The AI can build a room. Only you know what building it belongs in.

Think of it as a very fast junior

The mental model I've landed on: AI is an exceptionally fast junior developer who's very good at syntax and not yet great at judgment.

I wouldn't merge a junior's PR without reading it carefully. I wouldn't assume their naming matched our conventions or that they'd thought through the wider architectural implications. I'd review with genuine curiosity, not looking for reasons to reject but making sure what goes in actually belongs there.

That's the posture I try to bring to AI output now. Not suspicion, just attention. The tools have earned a seat at the table. They haven't earned the right to skip review.

And the better your architectural instincts are, the faster and more accurate that review gets. You can't enforce boundaries you haven't defined. You can't catch a misplaced dependency if you don't have a clear picture of where things are supposed to live. The fundamentals aren't the thing you learn before the real work starts. They are the real work.

To wrap up

I want to be clear: I'm not skeptical of AI tools. I use them every day and I'm not going back.

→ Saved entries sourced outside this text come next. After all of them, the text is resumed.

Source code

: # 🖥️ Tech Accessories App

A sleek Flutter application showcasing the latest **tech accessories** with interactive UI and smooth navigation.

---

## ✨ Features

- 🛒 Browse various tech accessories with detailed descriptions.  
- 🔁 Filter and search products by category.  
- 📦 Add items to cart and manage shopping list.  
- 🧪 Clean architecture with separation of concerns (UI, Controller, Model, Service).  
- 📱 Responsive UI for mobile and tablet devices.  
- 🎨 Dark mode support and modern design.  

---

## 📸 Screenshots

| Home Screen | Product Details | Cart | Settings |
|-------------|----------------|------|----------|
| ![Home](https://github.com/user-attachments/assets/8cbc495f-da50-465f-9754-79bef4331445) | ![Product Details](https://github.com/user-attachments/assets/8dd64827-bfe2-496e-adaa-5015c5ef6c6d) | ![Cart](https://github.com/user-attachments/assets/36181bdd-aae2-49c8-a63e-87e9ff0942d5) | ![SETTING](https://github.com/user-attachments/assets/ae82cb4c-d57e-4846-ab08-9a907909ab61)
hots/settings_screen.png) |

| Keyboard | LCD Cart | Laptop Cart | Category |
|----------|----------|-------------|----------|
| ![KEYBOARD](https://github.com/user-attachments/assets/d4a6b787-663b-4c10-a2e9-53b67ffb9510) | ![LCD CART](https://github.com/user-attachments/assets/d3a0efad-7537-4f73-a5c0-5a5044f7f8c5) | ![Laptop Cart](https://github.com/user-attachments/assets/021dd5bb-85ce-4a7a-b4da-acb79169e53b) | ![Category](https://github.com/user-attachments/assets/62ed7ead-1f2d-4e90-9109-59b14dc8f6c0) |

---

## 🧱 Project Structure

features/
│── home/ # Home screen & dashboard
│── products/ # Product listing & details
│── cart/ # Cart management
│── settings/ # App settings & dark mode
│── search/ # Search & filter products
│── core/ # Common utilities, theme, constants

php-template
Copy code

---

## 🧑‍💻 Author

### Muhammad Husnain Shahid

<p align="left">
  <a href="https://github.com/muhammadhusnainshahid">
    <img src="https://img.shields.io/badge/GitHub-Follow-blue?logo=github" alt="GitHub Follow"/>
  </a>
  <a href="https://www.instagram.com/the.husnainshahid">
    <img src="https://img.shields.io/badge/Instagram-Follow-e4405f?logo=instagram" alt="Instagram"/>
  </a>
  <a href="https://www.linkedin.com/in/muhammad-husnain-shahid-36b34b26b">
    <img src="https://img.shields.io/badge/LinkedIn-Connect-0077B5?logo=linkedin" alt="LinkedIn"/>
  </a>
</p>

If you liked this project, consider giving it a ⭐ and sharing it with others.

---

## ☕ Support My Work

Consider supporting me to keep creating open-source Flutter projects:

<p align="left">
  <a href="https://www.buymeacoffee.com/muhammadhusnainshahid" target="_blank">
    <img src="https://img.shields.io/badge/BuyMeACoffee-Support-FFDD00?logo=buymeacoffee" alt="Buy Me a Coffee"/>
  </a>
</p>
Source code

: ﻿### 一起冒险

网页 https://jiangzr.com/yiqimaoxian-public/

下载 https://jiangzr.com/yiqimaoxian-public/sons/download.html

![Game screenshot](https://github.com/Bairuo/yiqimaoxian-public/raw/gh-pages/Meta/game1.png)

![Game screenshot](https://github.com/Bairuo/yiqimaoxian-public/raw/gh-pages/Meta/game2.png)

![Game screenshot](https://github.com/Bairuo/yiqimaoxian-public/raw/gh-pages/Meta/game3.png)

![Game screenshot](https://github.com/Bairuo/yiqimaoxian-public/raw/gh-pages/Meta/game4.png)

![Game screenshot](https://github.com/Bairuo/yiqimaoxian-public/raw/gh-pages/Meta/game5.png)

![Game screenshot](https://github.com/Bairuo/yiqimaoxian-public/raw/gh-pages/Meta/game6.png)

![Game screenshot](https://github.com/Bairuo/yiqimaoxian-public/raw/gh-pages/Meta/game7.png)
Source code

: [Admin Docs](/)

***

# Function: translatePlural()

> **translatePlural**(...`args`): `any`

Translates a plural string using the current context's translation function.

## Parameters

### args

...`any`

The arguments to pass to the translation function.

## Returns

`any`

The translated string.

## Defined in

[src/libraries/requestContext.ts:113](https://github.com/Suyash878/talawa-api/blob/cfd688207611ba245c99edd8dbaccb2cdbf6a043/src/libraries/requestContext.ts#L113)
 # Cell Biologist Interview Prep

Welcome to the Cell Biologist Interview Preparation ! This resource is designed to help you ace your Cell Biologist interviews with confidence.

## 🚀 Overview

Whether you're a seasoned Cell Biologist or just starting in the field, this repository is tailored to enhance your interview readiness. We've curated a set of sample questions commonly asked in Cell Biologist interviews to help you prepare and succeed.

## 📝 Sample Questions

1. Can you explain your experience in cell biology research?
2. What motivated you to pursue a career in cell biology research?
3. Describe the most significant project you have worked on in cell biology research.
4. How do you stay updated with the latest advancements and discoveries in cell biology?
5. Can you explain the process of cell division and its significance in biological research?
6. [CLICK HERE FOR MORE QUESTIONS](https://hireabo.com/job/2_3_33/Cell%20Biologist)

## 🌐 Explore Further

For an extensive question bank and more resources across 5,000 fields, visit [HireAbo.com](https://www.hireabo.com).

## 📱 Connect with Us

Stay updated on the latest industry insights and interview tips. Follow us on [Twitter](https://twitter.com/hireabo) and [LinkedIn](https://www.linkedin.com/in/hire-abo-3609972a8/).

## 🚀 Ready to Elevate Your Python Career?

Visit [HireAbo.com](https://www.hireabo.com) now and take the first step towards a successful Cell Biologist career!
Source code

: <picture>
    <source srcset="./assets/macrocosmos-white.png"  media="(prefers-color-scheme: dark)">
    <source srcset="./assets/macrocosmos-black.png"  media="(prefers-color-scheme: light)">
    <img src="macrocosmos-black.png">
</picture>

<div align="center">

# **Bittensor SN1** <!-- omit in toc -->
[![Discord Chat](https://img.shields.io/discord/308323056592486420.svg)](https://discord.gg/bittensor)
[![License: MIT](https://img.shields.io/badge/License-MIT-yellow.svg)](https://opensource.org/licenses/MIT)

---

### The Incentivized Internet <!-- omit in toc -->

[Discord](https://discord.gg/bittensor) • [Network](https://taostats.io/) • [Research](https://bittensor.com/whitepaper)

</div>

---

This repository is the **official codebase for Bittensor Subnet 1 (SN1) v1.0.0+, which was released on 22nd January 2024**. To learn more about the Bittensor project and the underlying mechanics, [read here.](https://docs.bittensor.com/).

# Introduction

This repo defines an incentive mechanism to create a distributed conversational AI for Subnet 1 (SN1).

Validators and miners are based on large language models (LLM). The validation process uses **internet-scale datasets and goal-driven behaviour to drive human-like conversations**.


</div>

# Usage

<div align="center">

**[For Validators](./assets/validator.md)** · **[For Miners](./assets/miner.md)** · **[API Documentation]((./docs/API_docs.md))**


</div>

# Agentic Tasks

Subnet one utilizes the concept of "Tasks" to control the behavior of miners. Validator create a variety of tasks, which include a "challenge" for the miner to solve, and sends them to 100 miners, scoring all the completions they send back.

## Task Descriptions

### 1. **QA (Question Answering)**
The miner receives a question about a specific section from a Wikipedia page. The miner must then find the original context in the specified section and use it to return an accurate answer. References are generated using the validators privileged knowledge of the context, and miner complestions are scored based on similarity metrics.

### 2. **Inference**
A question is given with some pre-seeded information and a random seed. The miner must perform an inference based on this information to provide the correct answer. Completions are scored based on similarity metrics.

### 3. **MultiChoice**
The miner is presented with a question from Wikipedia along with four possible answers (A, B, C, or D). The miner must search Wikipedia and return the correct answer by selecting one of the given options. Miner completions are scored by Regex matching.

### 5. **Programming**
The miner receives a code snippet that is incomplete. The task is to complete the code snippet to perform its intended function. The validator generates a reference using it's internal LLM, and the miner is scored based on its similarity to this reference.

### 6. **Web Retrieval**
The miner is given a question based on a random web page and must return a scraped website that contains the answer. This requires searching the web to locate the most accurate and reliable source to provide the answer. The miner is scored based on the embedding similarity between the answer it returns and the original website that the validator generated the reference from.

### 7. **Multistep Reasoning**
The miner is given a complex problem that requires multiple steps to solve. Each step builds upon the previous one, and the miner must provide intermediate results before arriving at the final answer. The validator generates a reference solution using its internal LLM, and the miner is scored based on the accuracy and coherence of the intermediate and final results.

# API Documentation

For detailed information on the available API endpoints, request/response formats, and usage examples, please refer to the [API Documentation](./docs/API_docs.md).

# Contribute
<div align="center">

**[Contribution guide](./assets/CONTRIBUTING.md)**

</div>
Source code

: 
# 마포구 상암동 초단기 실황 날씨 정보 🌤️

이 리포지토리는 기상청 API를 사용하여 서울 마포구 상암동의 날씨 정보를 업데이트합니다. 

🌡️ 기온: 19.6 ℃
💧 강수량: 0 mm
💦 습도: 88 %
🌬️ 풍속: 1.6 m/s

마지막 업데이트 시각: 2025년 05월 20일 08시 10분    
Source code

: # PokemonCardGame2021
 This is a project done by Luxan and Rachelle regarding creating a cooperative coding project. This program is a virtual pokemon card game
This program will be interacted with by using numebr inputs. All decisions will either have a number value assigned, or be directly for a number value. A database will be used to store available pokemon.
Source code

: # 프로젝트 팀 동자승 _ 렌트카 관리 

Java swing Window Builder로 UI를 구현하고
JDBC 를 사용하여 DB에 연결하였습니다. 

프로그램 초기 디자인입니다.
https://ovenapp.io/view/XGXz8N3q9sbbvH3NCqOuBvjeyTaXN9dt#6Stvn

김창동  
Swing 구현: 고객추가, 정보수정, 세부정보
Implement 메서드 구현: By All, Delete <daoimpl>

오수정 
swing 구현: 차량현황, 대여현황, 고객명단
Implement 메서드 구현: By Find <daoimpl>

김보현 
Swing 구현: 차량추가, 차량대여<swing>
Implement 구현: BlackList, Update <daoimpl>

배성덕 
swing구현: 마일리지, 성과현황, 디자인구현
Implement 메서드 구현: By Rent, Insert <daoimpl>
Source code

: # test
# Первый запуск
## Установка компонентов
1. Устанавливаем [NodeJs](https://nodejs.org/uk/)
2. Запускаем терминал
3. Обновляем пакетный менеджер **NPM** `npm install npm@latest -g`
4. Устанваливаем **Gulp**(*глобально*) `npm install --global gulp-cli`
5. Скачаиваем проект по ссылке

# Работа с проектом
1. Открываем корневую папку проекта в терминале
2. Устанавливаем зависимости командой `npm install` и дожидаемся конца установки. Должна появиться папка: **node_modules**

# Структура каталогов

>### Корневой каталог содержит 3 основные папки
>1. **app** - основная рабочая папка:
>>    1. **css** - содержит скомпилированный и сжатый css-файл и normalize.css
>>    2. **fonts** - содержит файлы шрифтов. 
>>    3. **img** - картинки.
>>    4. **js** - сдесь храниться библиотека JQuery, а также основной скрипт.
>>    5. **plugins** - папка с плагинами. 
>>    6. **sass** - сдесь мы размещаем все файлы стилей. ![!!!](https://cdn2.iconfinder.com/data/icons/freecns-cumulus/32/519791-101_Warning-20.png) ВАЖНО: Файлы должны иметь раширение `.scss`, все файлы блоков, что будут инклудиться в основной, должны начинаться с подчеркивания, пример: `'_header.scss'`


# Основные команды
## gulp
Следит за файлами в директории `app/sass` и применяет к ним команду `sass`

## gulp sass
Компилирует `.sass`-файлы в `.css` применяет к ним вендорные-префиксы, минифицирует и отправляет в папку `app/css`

What I am is someone who's seen what happens when a team prioritises shipping speed over code quality. The codebases that become genuinely painful to work in don't usually get there through one big bad decision. They get there through a thousand small ones, each of which seemed fine at the time.

"It passes the tests" was never the bar. It's still not.

Code gets read far more than it gets written. It gets maintained by people who weren't there when it was made. The decisions baked into it compound over time.

AI changed who writes the first draft. It hasn't changed any of that. Write for the reader.